The lawyers for Berta's family proposed expert analysis of evidence that the government had ignored, which was approved by the court shortly before the trial began. However, not long after, the court removed the lawyers for the victims, meaning that none of this analysis was included in the trial. Furthermore, while his phone line had been tapped prior to the murder due to an unrelated investigation open against him for drug trafficking and kidnapping, it is not clear if conversations with others beyond those already arrested have been examined.
Moreover, the government’s star witness, a phone analysis expert, identified a second number she reported was used by Mariano Díaz to coordinate preparation for the murder but the phone records for this number were not analyzed in her study nor introduced as evidence in the case.
The legal team for Berta’s family had proposed an expert in criminal networks to analyze the phone information, which was rejected by the court. However, this expert provided a summary of his analysis at a parallel public event, identifying numerous phone numbers that could be related to the murder, which government prosecutors have failed to investigate.
In many ways, the trial raised more questions than answers as phone messages suggest a broader criminal structure that has yet to be held accountable. Journalist Nina Lakhani addresses some of these questions in an extensive article on the trial.
Perhaps the clearest sign that justice has yet to be reached for Berta Cáceres is that DESA's concession of the Gualcarque River continues to be active. Despite legal motions filed by COPINH, the concession has yet to be cancelled in spite of the clear violation of ILO Convention 169 that Berta spent the last years of her life speaking out against.

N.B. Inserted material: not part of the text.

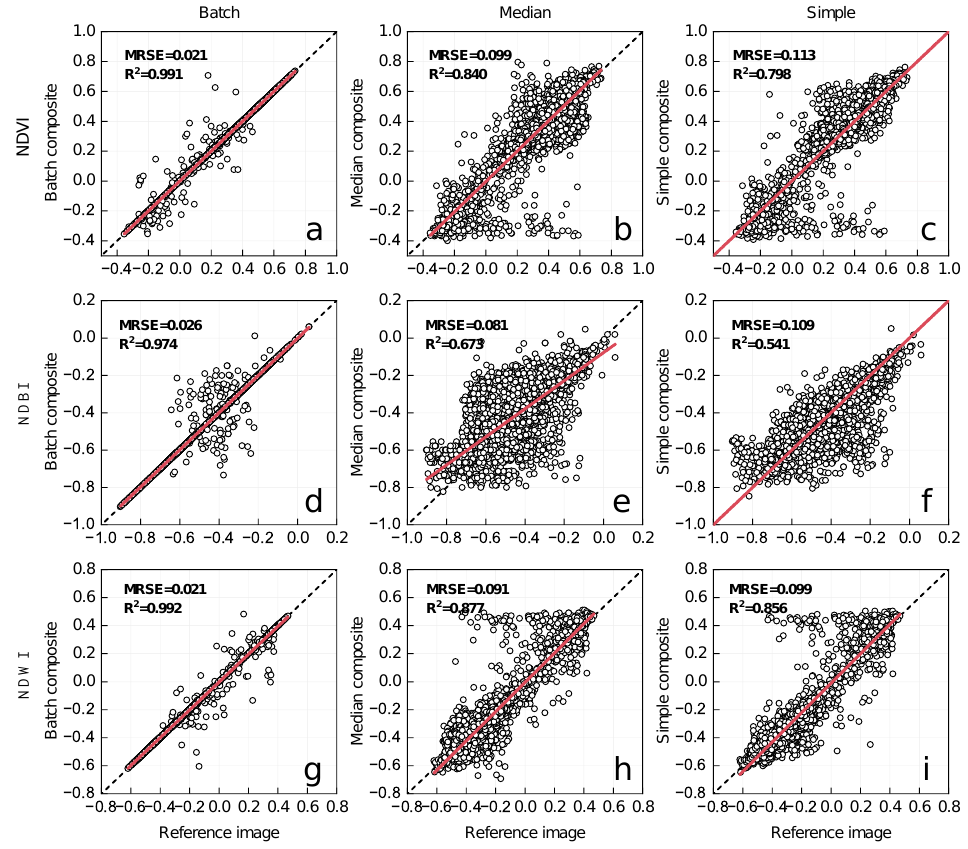
Figure 11. Scatterplot of the differences between NDVI ( a – c ), NDBI ( d – f ), and NDWI ( g – i ) for different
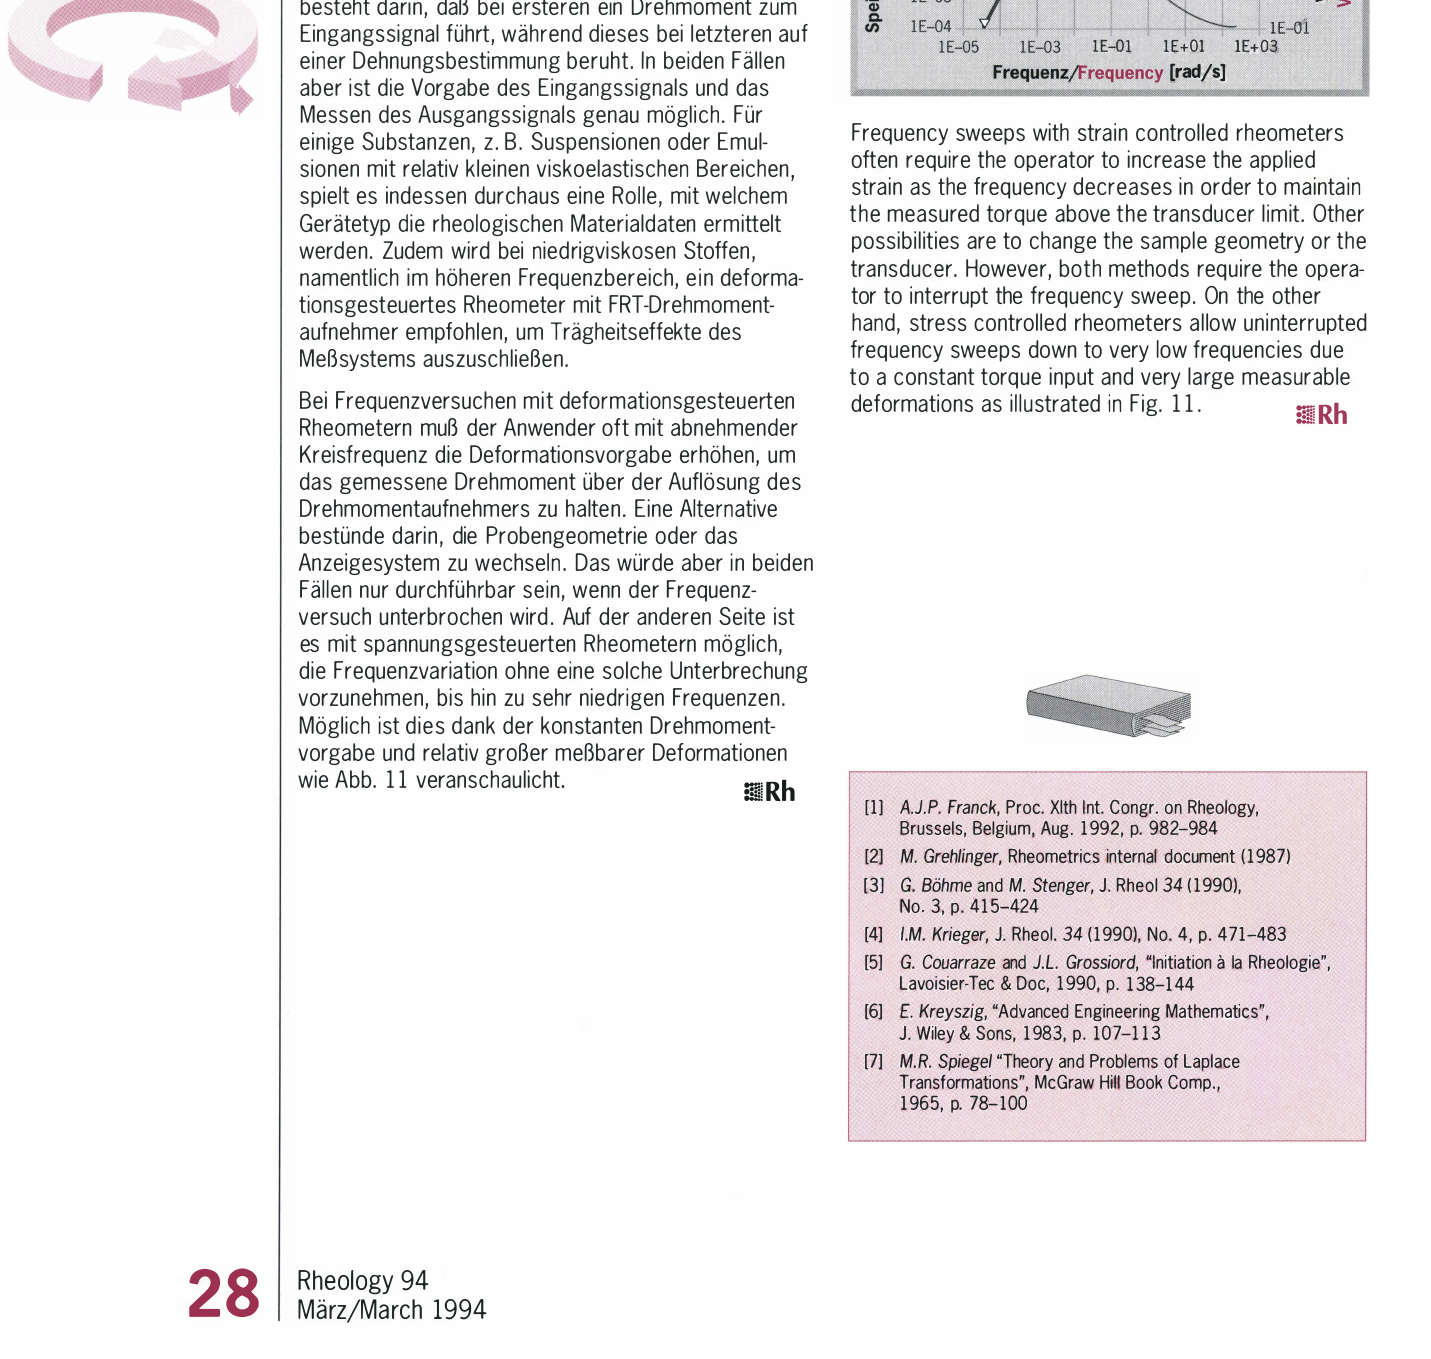
PDMS frequency sweep at 25 oc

Furthermore, COPINH leader Francisco Javier Sanchez, Coordinator of the Rio Blanco Indigenous Council, who was a target of DESA’s network of informants just as Berta was, is currently facing serious death threats for his continued leadership defending the Lenca people’s ancestral land near the Gualcarque River.
Until there is justice at the highest levels for Berta and so many other victims in Honduras -- especially the dozens of people killed in the brutal post-electoral murders during demonstrations against the electoral fraud that took place one year ago -- the criminal structures that run Honduras will continue to do so, and thousands upon thousands will continue to flee north towards the US.
The US must also be held to account for the role it has played in training, financing, and propping up the Honduran regime as it privatizes and plunders the country.